=== Request ===
Please give back the lines below word for word, with the picture left out of your answer.

┏━━

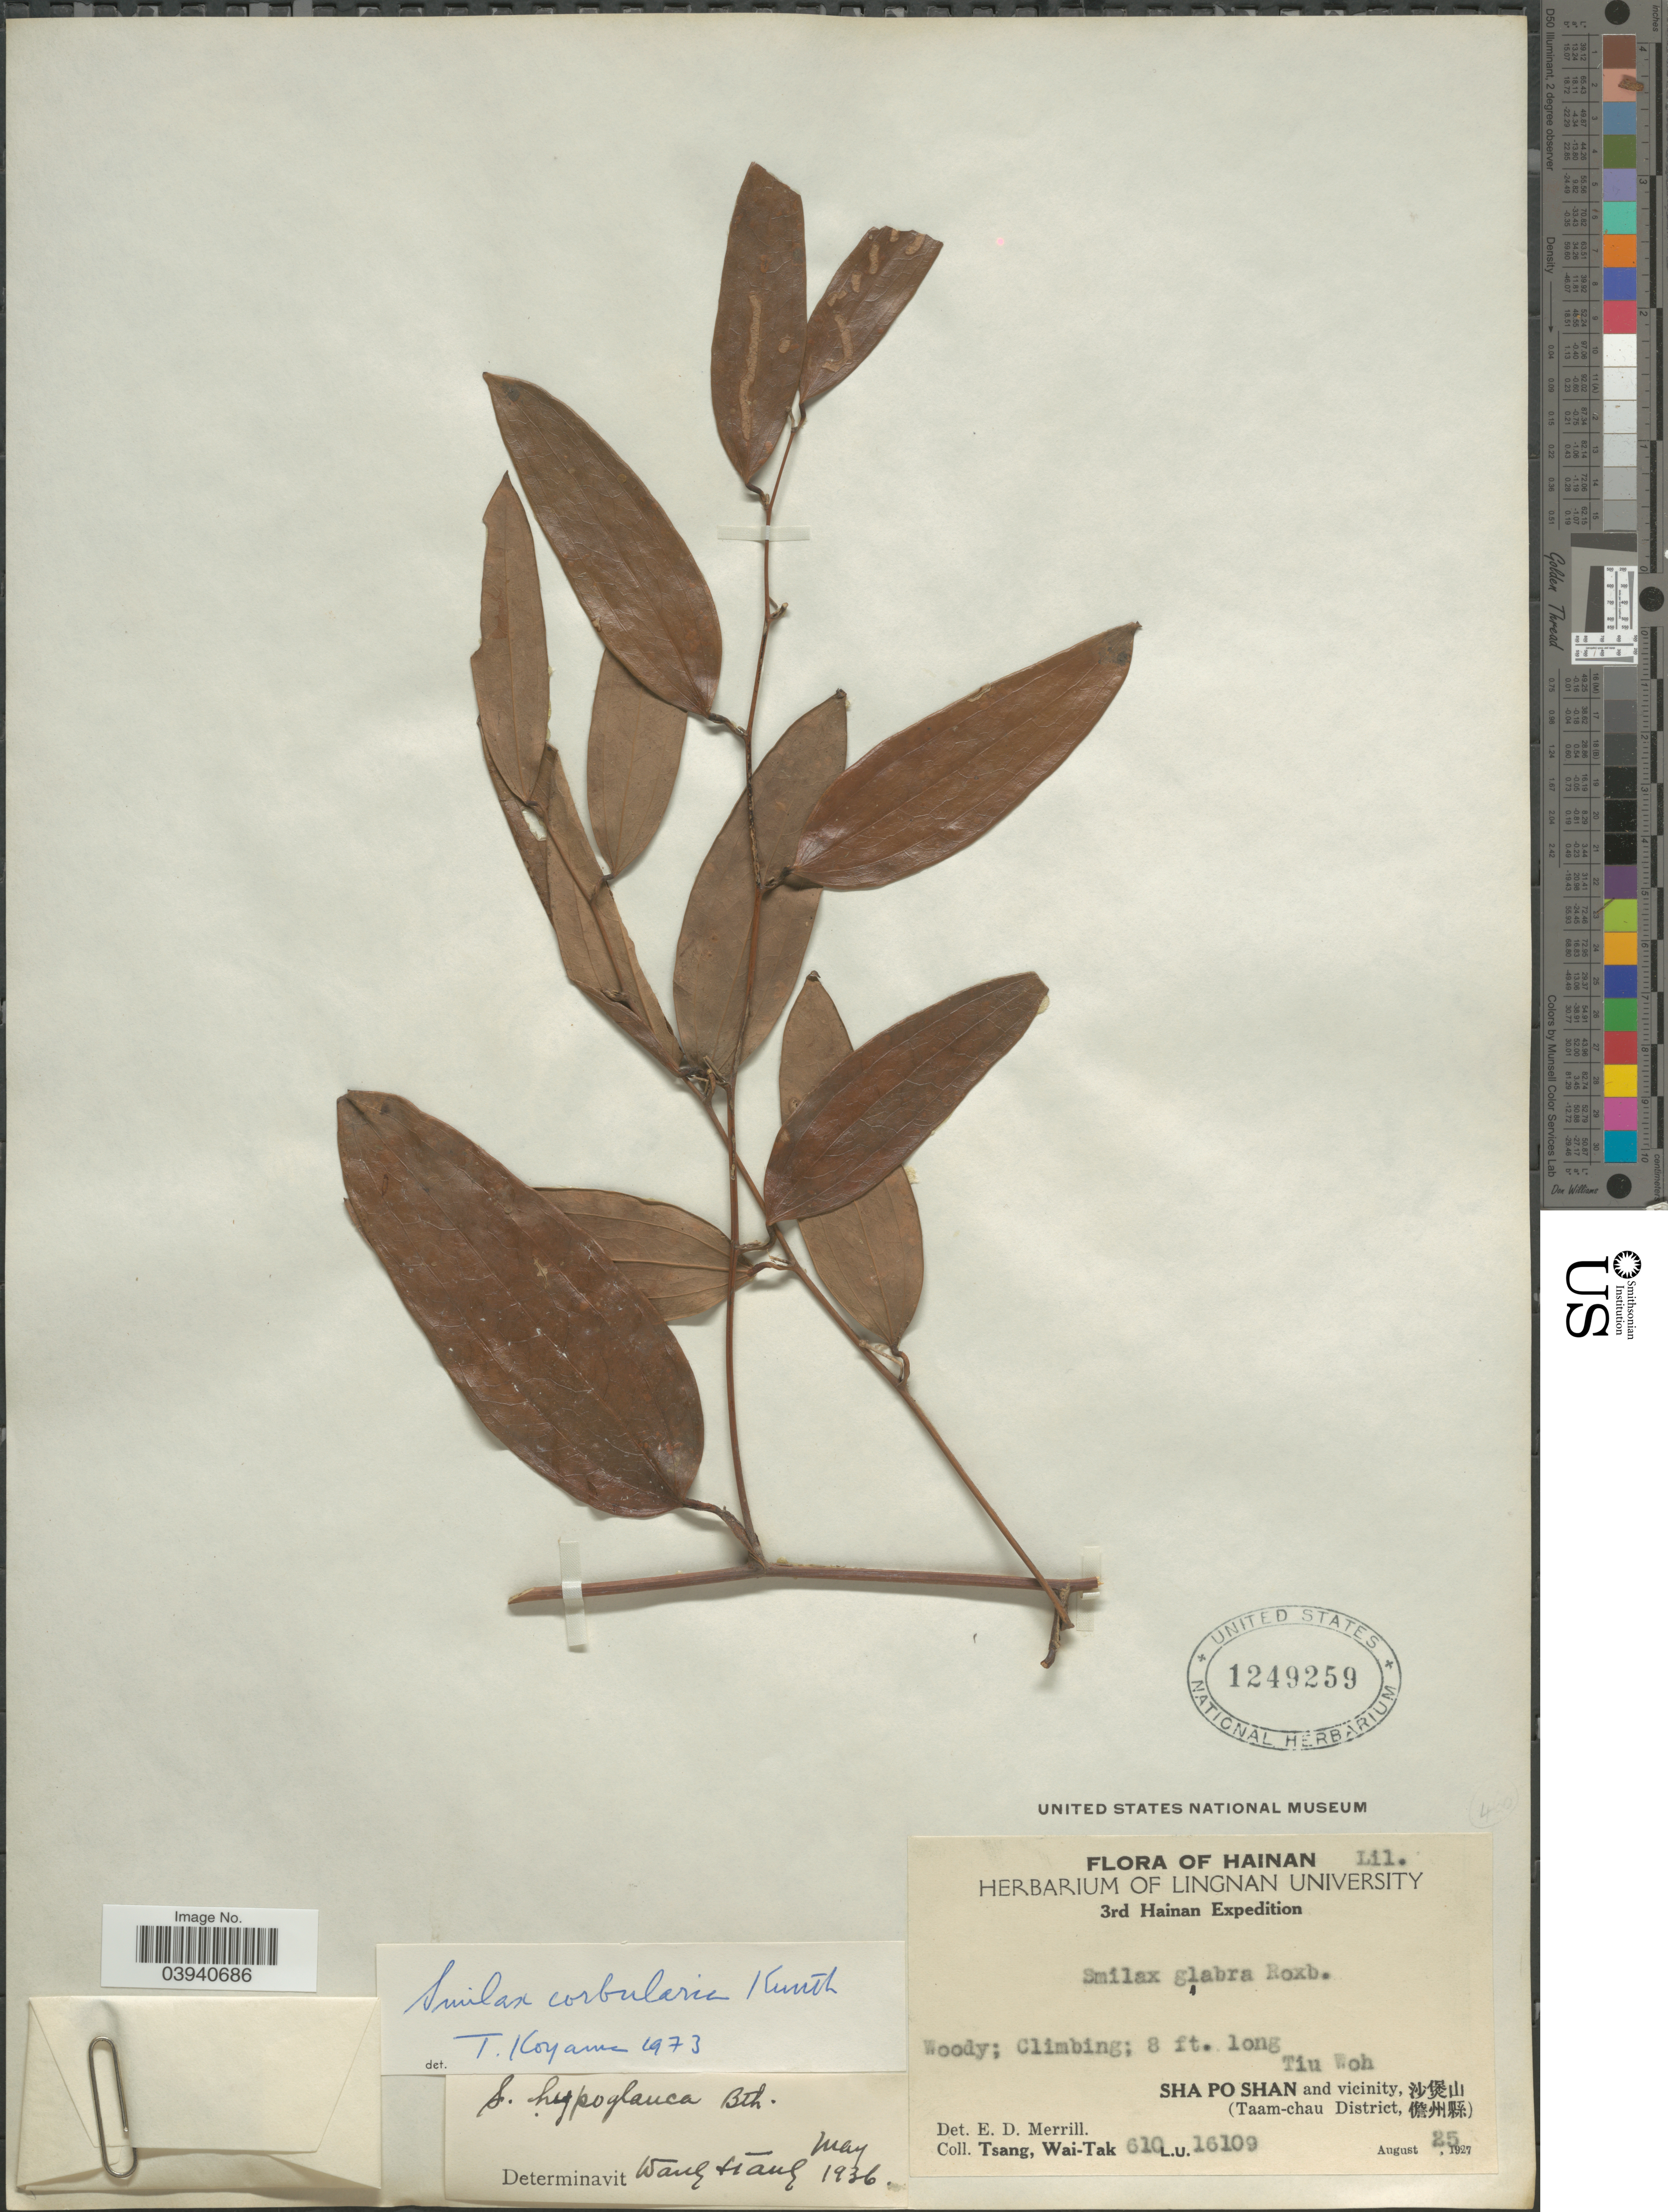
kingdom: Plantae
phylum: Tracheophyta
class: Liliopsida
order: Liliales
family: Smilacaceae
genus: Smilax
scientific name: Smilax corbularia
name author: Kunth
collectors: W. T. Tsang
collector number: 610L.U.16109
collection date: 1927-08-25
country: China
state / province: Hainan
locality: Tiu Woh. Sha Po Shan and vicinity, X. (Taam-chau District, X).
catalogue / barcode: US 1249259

┗━━

=== Response to this exercise ===
kingdom: Plantae
phylum: Tracheophyta
class: Liliopsida
order: Liliales
family: Smilacaceae
genus: Smilax
scientific name: Smilax corbularia
name author: Kunth
collectors: W. T. Tsang
collector number: 610L.U.16109
collection date: 1927-08-25
country: China
state / province: Hainan
locality: Tiu Woh. Sha Po Shan and vicinity, X. (Taam-chau District, X).
catalogue / barcode: US 1249259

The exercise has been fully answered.